→ Written task
Pull out every line of the material that contains the string "Sexual", matching case exactly.

→ Task input
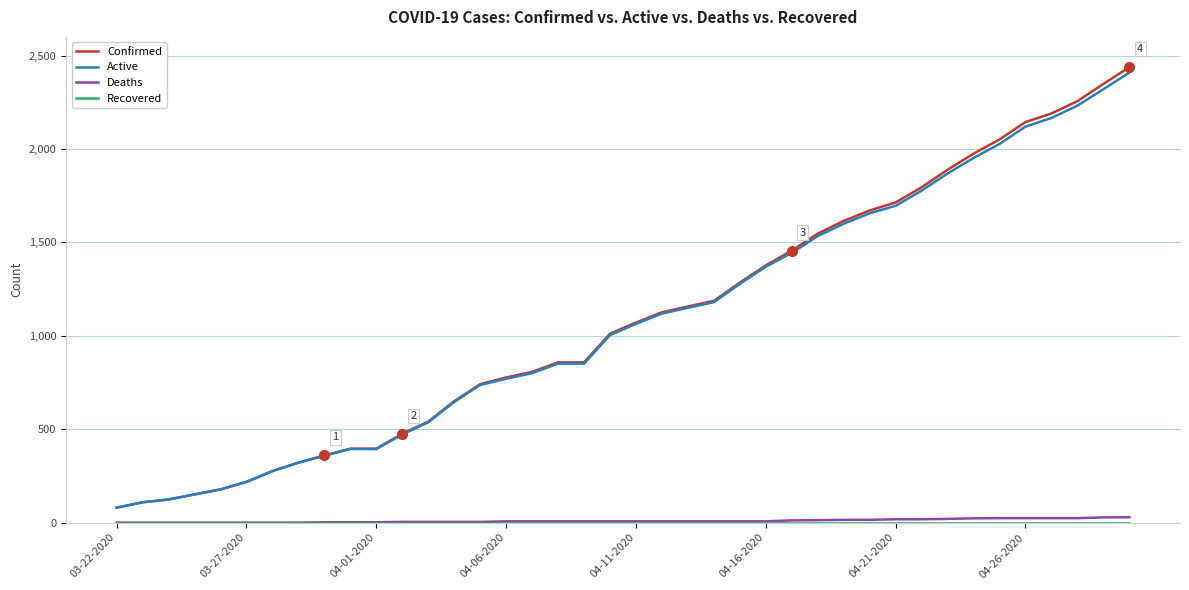

What is the highest value of the Confirmed series?

2438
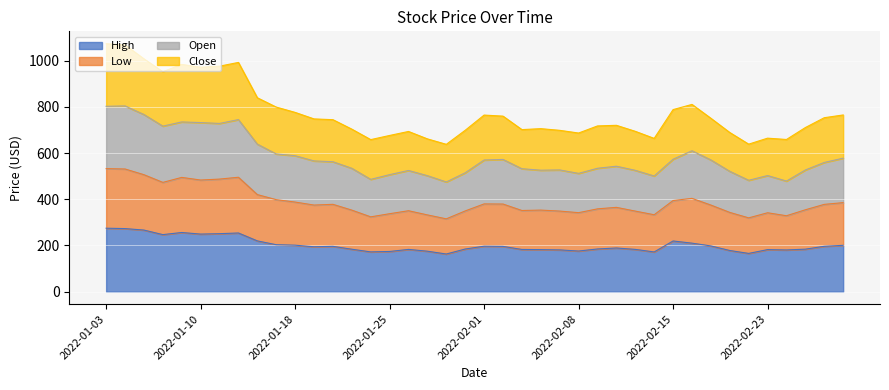

True or false: Low and Open intersect in this chart.

False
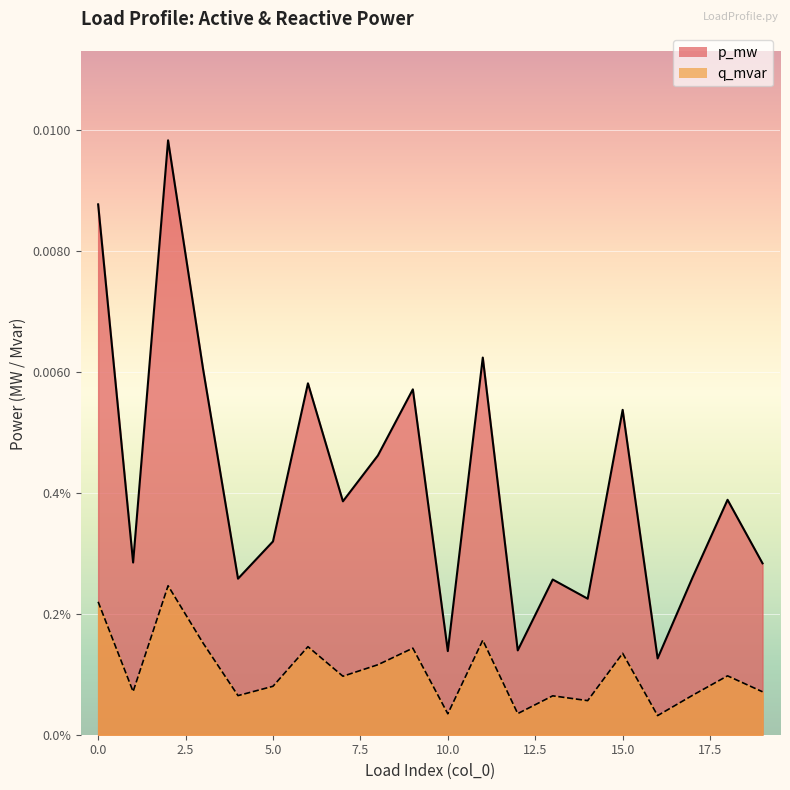

True or false: q_mvar and p_mw intersect in this chart.

False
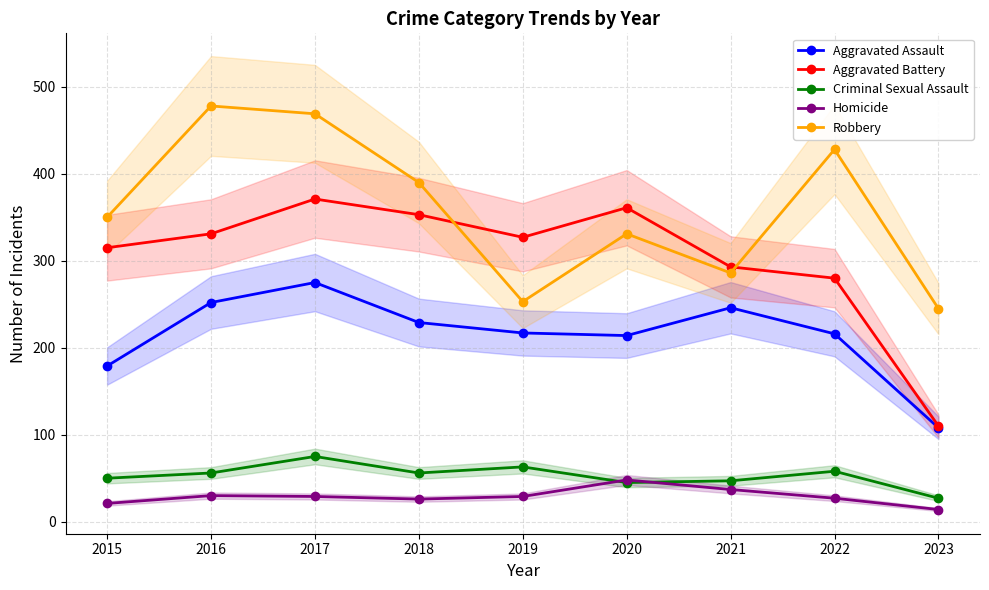

Which series ends up on top after the final intersection of Criminal Sexual Assault and Homicide?

Criminal Sexual Assault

→ Answer to the problem
Which series ends up on top after the final intersection of Criminal Sexual Assault and Homicide?
Criminal Sexual Assault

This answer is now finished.